The Yirrkala bark petitions mark an historic point in the Aboriginal fight for land rights.

AFTER A LONG journey from Arnhem Land, two bark paintings of the Yolngu people were presented to the Australian Federal Parliament in Canberra in a campaign to protect sacred land.

The presentation of these petitions to the sitting parliament sparked a chain of events that would become monumental in the fight for indigenous land rights in Australia.

The artworks framed twin declarations, one in Yolngu Matha language and the other in English, undersigned by 17 different representatives of the Indigenous people from the Yirrkala reserve, in the north-east pocket of Arnhem Land in the Northern Territory.

The Yolngu people were directly opposing bauxite mining activities within their traditional homeland on the Gove Peninsula.

Yolngu people and the Yirrkala bark petitions

One of the signatories was Wali Wunungmurra, 67, who still lives in Yirrkala today. He says the eventual significance of the petitions was not foreseeable at the time.

“We didn’t know what was going to happen,” Wali told Australian Geographic. “All we knew is that we wanted the right to know what was happening to our land.”

The Yolngu were not the first indigenous group to protest the government’s use of their traditional land. They were, however, the first group to protest with traditional cultural approaches.

They took their opposition to the Commonwealth in their own language, says Rodney Dillon, an Indigenous Rights Campaigner with Amnesty International. “They sent it on their own terms. If they were to send it in broken English, it wouldn’t have been as impressive… I think that’s very significant and very powerful.”

Wali explains that what some might see as paintings are actually a display of knowledge and understanding of the land. They express the people’s law, culture, and connectedness with the land.

Traditional laws of indigenous Australians

The imagery painted on the petitions is a legal document in itself, says Dr Jakelin Troy from the Australian Indigenous and Torres Strait Islander Services (AITSIS) in Canberra. “It’s a very sophisticated statement from people who fully understand how the British legal system works and how their own legal system intersects with that,” she says.

Although provoking a parliamentary enquiry, the petitions were ultimately unsuccessful. The Yolngu people persevered, taking their case to the Supreme Court in the Northern Territory in 1968. This was the first land rights case in Australia.

While their traditional connection was acknowledged, the court found that the claim could not be recognised by Australian law. It was rejected in 1971.

However, Wali says the petitions were about more than protecting sacred sites, they were about recognition. “Since the first white men landed in Botany Bay, the Aboriginal people were thought of as flora and fauna. He had no rights, and no place.”

The Yirrkala bark petitions made a step in bridging a chasm in understanding between a white man’s government and the Indigenous people of Australia.

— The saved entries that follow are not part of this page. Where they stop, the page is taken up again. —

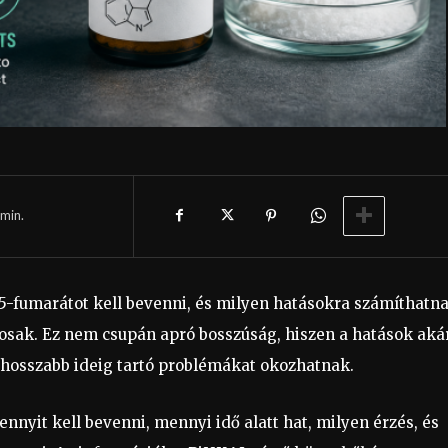
min.
-fumarátot kell bevenni, és milyen hatásokra számíthatna
osak. Ez nem csupán apró bosszúság, hiszen a hatások aká
k hosszabb ideig tartó problémákat okozhatnak.
mennyit kell bevenni, mennyi idő alatt hat, milyen érzés, és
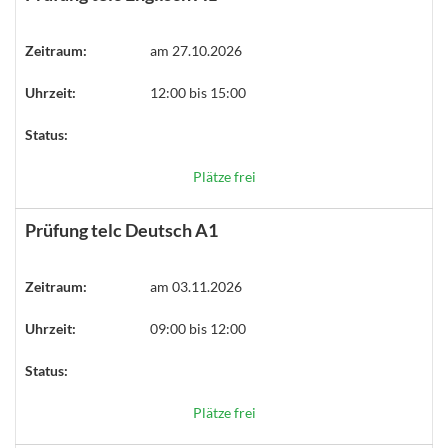
Zeitraum:
am 27.10.2026
Uhrzeit:
12:00 bis 15:00
Status:
Plätze frei
Prüfung telc Deutsch A1
Zeitraum:
am 03.11.2026
Uhrzeit:
09:00 bis 12:00
Status:
Plätze frei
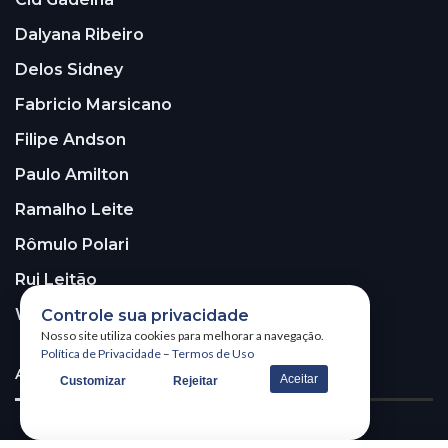
Dalyana Ribeiro
Delos Sidney
Fabricio Marsicano
Filipe Andson
Paulo Amilton
Ramalho Leite
Rômulo Polari
Rui Leitão
Walter Santos
Controle sua privacidade
Nosso site utiliza cookies para melhorar a navegação.
Política de Privacidade
–
Termos de Uso
ASSINE A NOSSA NEWSLETTER!
Aceitar
Customizar
Rejeitar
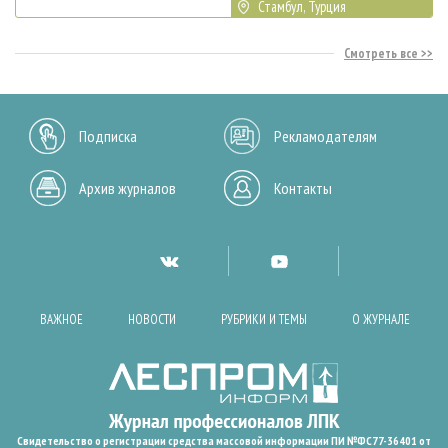
Стамбул, Турция
Смотреть все
Подписка
Рекламодателям
Архив журналов
Контакты
ВАЖНОЕ
НОВОСТИ
РУБРИКИ И ТЕМЫ
О ЖУРНАЛЕ
Свидетельство о регистрации средства массовой информации ПИ №ФС77-36401 от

Before the bark petitions, Wali says, “we didn’t understand what we were saying to each other.”

Aboriginal land rights in Australia

While they failed in their ultimate intentions, many consider the petitions responsible for providing the traction needed to get the first Land Rights Act passed in Australia.

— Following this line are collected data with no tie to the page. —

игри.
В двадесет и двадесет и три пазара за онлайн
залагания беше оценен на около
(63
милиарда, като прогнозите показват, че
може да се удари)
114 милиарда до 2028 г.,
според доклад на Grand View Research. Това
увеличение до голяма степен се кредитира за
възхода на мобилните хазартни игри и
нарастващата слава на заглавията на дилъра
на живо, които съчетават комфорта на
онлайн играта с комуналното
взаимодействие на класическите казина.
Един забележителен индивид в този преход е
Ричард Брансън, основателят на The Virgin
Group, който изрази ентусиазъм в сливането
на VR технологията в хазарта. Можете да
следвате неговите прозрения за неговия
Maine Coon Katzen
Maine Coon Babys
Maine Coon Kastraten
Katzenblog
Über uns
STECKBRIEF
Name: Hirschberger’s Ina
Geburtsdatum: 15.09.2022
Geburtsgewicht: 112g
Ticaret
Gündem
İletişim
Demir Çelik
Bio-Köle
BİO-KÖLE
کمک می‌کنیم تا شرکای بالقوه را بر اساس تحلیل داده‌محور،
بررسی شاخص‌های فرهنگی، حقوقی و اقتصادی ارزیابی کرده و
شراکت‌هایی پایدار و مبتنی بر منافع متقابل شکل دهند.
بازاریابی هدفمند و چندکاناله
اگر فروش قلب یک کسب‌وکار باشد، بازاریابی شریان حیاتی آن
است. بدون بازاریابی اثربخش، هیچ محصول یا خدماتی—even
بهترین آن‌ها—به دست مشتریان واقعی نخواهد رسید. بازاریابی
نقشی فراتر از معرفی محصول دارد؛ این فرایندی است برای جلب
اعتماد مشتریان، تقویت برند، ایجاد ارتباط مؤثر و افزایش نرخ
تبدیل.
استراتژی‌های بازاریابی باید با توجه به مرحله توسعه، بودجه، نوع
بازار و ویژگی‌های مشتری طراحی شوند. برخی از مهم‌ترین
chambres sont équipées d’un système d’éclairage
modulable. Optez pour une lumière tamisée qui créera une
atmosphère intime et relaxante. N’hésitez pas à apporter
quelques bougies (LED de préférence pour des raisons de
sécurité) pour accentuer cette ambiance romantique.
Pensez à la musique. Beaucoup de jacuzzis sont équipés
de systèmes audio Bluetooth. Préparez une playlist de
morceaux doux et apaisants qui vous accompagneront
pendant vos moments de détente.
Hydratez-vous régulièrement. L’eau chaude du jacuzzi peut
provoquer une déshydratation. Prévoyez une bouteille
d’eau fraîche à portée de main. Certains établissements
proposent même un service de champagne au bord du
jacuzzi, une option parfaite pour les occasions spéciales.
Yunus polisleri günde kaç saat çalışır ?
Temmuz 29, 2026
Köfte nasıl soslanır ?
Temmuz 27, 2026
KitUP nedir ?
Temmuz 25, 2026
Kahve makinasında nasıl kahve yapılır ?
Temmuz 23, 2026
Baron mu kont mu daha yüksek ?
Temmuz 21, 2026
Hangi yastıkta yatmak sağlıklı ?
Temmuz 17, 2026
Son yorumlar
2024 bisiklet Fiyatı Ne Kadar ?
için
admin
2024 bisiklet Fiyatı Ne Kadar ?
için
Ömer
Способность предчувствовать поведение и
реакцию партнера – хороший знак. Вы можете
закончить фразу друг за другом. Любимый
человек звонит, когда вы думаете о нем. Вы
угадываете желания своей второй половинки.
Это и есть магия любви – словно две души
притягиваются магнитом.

Jakelin says she, like all Aboriginal people, feels very strongly about the importance of the bark petition. “[It was a] moment in history where our rights were actually taken very seriously, I think for the first time.”

Wali agrees. “It had a rippling effect right across the Northern Territory and throughout Australia. We did it for everybody, all the people that were affected.”

The Land Rights (NT) Act was passed in 1976. As a result, Aboriginal people were given ownership over all Arnhem Land except the mining lease areas at Gove which were specifically excluded.

Copies of the petitions are on permanent display in Parliament House.